3DBT: Location Awareness Is Behavioral Targeting With A New Dimension
The emergence of the app platforms in digital media has opened up an entirely new vein of data to mine – several, in fact. With the help of smartphone-embedded GPS and tablet location awareness, an app maker can know exactly when and where someone is referencing his content or functionality. But that is only one piece of the contextual puzzle. To make richer decisions about what the use cases are for mobile media, we need to paint richer portraits of context. The possibilities for leveraging the location data layer are at least as exciting as behavioral targeting was back in the early days of the Web, when we started to see that all of those clicks told us volumes about what people were after.
The start-ups are piling in. Some like PlaceIQ are profiling locations not only by resources nearby but by activities that occurs within areas at any given moment. They are aimed toward advertising and targeting mobile ad inventory at specific places and times.

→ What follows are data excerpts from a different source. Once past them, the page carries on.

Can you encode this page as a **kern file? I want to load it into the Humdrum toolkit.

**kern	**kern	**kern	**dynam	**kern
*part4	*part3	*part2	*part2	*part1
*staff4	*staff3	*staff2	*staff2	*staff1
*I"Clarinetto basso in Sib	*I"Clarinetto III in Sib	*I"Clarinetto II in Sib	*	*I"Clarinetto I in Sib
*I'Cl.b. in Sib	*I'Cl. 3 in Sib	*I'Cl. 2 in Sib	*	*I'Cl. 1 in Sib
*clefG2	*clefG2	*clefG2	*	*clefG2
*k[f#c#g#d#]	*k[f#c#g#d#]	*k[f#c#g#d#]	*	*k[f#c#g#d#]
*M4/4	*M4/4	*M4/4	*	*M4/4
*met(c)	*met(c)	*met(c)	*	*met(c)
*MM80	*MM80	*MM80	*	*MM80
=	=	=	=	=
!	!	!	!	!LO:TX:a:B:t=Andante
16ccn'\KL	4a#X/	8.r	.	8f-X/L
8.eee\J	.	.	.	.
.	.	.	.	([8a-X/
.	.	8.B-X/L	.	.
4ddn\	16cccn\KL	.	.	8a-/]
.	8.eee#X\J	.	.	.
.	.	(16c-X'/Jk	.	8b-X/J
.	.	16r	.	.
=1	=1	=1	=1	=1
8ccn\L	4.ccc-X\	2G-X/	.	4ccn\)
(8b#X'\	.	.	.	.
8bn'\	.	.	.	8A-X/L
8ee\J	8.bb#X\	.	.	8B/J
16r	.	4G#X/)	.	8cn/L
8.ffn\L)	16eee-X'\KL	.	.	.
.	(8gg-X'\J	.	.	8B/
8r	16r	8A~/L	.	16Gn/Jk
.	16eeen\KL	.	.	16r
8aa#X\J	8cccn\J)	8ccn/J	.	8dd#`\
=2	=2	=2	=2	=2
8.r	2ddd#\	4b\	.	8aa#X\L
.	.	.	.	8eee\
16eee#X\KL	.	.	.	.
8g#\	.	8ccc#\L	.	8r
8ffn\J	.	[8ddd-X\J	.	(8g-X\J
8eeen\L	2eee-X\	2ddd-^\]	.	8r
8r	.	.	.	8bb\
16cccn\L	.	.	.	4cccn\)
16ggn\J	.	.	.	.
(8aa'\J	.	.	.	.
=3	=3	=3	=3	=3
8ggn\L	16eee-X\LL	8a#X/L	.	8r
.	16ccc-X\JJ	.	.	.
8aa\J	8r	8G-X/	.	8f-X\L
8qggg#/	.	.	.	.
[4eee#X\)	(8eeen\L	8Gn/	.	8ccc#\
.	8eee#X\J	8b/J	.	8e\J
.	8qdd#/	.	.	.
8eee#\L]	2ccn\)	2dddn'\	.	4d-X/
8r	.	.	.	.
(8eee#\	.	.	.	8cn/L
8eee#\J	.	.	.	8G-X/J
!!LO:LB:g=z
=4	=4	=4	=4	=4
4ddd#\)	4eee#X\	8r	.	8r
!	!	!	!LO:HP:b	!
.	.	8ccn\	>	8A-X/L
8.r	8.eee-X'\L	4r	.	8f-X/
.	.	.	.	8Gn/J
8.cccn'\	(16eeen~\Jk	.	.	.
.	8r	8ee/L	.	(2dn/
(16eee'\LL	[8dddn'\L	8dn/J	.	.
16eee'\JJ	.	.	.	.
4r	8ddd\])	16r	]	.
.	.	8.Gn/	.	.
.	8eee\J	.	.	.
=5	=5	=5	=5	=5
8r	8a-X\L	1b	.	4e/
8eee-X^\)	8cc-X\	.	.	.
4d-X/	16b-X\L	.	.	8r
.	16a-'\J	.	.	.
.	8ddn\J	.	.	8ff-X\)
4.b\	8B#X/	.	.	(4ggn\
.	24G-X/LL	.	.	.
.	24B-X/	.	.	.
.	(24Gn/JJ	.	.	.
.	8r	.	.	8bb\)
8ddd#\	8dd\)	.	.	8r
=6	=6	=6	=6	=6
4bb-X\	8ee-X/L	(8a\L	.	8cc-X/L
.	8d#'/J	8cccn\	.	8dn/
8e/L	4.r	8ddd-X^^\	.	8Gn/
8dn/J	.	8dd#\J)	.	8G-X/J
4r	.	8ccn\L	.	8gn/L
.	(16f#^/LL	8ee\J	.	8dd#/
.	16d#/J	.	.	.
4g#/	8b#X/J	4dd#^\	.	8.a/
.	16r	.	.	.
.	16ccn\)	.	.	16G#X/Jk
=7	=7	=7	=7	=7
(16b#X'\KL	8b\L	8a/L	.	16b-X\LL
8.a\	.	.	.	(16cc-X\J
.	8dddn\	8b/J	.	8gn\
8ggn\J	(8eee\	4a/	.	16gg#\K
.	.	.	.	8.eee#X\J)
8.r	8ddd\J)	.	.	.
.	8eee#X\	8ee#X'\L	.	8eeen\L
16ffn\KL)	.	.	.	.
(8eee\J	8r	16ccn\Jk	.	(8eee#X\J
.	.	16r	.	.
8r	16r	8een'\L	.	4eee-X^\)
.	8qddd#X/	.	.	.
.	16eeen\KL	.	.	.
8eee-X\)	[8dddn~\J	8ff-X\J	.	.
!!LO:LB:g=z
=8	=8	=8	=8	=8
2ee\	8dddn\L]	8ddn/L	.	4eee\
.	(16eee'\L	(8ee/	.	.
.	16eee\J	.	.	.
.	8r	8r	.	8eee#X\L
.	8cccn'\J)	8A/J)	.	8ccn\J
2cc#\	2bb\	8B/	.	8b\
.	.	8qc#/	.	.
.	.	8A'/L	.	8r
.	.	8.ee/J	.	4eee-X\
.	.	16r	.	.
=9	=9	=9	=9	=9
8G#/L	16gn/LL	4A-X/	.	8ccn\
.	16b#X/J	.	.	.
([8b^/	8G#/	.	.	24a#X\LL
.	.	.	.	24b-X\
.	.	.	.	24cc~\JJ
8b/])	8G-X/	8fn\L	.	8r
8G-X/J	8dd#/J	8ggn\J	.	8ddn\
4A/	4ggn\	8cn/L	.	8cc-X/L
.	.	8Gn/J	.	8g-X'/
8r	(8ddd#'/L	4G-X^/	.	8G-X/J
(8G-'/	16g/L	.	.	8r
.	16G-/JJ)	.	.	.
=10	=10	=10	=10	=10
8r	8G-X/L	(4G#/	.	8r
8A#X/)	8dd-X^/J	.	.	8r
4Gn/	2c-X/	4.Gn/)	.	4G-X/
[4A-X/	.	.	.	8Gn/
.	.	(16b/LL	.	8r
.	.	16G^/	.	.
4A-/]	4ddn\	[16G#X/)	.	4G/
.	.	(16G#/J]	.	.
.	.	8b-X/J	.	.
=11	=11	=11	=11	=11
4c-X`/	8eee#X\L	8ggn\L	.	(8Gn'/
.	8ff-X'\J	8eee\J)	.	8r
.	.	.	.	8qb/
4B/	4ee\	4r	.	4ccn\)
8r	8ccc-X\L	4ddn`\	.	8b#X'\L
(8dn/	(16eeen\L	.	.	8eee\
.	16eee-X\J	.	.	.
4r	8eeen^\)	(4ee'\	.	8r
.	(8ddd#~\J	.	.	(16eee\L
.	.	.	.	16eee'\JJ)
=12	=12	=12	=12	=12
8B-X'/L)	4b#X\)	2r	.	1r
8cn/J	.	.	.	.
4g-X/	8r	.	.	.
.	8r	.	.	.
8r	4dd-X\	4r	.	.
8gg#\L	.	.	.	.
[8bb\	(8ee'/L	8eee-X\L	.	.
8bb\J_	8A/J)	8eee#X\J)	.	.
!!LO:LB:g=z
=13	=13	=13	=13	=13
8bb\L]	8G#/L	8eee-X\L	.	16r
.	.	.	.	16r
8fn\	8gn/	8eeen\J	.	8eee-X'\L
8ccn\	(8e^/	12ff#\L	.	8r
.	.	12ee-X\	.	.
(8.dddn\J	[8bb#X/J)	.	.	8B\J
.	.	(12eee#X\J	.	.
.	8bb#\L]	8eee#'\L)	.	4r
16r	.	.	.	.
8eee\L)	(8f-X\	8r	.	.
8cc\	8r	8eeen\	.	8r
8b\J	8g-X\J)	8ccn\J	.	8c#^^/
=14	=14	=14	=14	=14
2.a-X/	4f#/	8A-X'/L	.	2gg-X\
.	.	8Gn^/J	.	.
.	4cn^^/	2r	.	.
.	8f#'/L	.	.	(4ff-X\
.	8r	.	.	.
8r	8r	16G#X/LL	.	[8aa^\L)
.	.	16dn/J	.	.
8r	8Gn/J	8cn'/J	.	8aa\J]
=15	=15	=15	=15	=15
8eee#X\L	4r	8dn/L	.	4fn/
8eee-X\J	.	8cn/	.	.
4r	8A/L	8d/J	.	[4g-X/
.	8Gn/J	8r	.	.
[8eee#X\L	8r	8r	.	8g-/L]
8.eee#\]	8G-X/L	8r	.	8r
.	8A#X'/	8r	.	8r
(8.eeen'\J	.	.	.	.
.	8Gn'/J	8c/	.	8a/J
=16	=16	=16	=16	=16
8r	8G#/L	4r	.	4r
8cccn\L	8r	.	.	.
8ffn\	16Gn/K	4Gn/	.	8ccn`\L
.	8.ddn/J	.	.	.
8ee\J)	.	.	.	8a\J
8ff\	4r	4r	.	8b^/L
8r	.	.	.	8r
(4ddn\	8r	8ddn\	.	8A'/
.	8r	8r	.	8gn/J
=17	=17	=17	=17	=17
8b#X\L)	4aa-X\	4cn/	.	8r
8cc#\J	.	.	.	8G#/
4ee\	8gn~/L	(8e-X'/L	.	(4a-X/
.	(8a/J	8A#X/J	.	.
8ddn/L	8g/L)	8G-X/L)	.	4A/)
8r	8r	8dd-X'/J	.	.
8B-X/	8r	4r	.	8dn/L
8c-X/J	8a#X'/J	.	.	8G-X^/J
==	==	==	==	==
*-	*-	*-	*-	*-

Another company called Placed is also profiling resources and activities in location but aiming their services purely as analytics for app developers . According to founder and CEO David Shim, the idea is to give a developer, whether it is a brand crafting a branded experience or a game maker, the richer context in which people engage their apps. “We tell them when someone opened their bar code scanner app and can tell them what other stores were nearby. We can tell a game maker what their users are near when they were playing their game. We are proving a context in the real world when people interact with your product.”
In some ways this is like the early years of behavioral targeting when companies like Tacoda and Revenue Science were first coming to understand the implications and uses of the new dimension of behavior (the context of clicking) they were assembling. At first the black boxes of BT were merely identifying as “auto intenders” people who had been to some page with car content on it within the last few weeks. Over time this aggregated data began to render new possibilities, like uncovering affinities no one could have suspected.. Who knew that someone whe liked XYZ topic also indexed so highly on viewing otherwise unrelated ABC content, or even were so much more likely to buy MNO widgets?
Likewise, mobility is offering us this location + behavior set whose utility in only beginning to reveal itself. For instance, Shim says that when the company started building its local profiling engine that works in a partner’s app, it could figure out whether people tended to use an app while moving or stationery, or even in a moving car. This knowledge can change everything when it comes to design. One game maker was able to see that its game was being played in cars. Yeah, I get chills at the idea of someone trying to play a mobile game while driving. But it gets the designer thinking about the viability of adding voice controls. Those working on a photo-sharing app can better understand the kinds of contexts in which people use the app, either to take pictures to share or view them
For sales staffs, of course, location profiling of applications can be used to identify businesses that index strongly for being in the area when their app is open. In one app studied, for instance, people who opened in in Texas were indexing higher for being near a Walmart store while in California people opening the same app were tending to be closer to Target. As the database grows over time, the company can do benchmarking of apps to see how they index against other types for a given area, Shim says.
In my mind, this sort of data really gets interesting in the aggregate, when we can start looking for patterns in the way people use apps in combination, and how they use multiple apps in different places over time. What if we knew that three hours before people opened their Starbucks app, they tended to be at fast food restaurants? So you have fast food restaurant patrons overindexing as Starbucks patrons within a time parameter. You might be able to target people in a restaurant app with Starbucks or competitive ads four hours beforehand.
This is starting to feel like behavioral targeting in 3D.